Skeletal landmark data:
--------------------------------

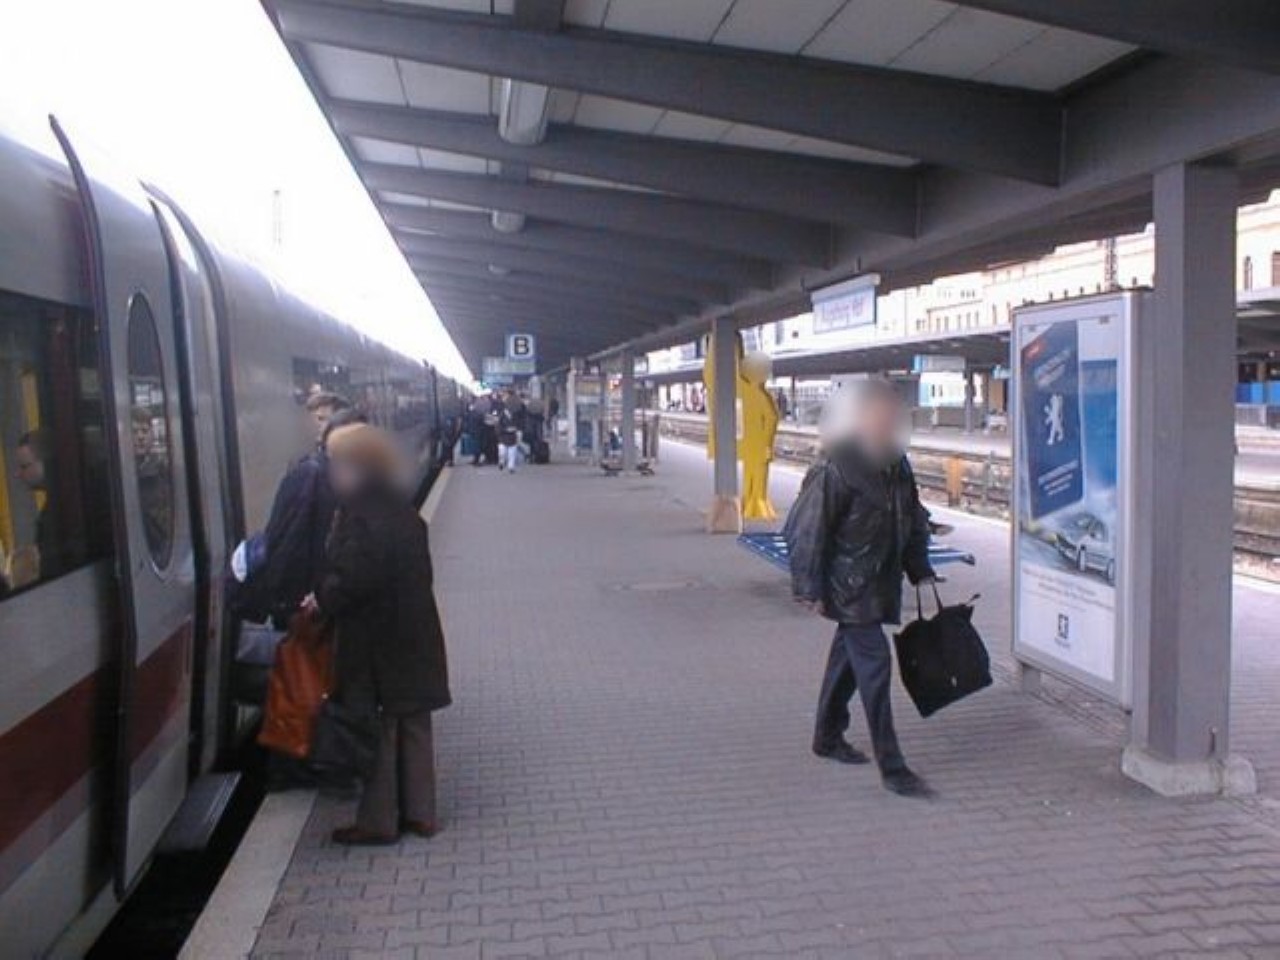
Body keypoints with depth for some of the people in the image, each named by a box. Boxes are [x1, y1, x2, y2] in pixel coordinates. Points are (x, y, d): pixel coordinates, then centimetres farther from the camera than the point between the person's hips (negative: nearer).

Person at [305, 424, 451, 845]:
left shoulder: (361, 515, -19)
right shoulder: (401, 509, 9)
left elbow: (354, 577, -25)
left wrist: (323, 599, -7)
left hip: (373, 640, -9)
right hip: (414, 633, 9)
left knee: (375, 729, 4)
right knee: (412, 723, 15)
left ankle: (379, 821, 16)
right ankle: (419, 812, 26)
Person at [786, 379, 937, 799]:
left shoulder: (896, 466, 6)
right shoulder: (835, 472, -19)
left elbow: (913, 519, 18)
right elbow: (805, 531, -17)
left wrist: (919, 569, 16)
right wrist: (810, 588, -17)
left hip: (881, 582, 8)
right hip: (850, 586, -8)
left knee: (849, 655, 19)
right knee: (874, 663, -8)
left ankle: (828, 737, 36)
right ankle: (892, 767, 0)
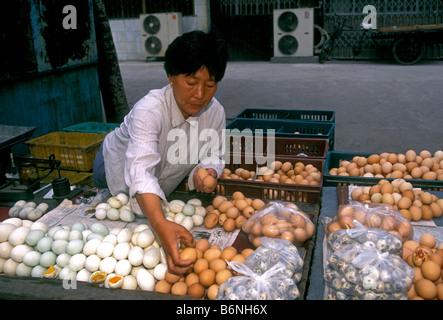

--------------------------------

ABOUT THIS EXERCISE: Copy out the lines above unchanged. Skip the images.

EXERCISE RESPONSE:
Body keypoints with depth for some of the people in the image, each named by a box. Boxes are [x1, y1, x2, y2] in pixel coordinates. Points are (x, y, d): pixel coordinates, then centimetres farther from the camera than the point between the person's hips (negative: nearer).

Person at [305, 424, 451, 845]:
left shoulder: (361, 515, -19)
right shoulder: (401, 509, 9)
left elbow: (354, 577, -25)
left wrist: (323, 599, -7)
left hip: (373, 640, -9)
right hip: (414, 633, 9)
left knee: (375, 729, 4)
right knee: (412, 723, 15)
left ankle: (379, 821, 16)
right ankle: (419, 812, 26)
Person at [786, 379, 937, 799]:
left shoulder: (896, 466, 6)
right shoulder: (835, 472, -19)
left elbow: (913, 519, 18)
right elbow: (805, 531, -17)
left wrist: (919, 569, 16)
right wrist: (810, 588, -17)
left hip: (881, 582, 8)
right hip: (850, 586, -8)
left knee: (849, 655, 19)
right knee: (874, 663, -8)
left ankle: (828, 737, 36)
right ankle: (892, 767, 0)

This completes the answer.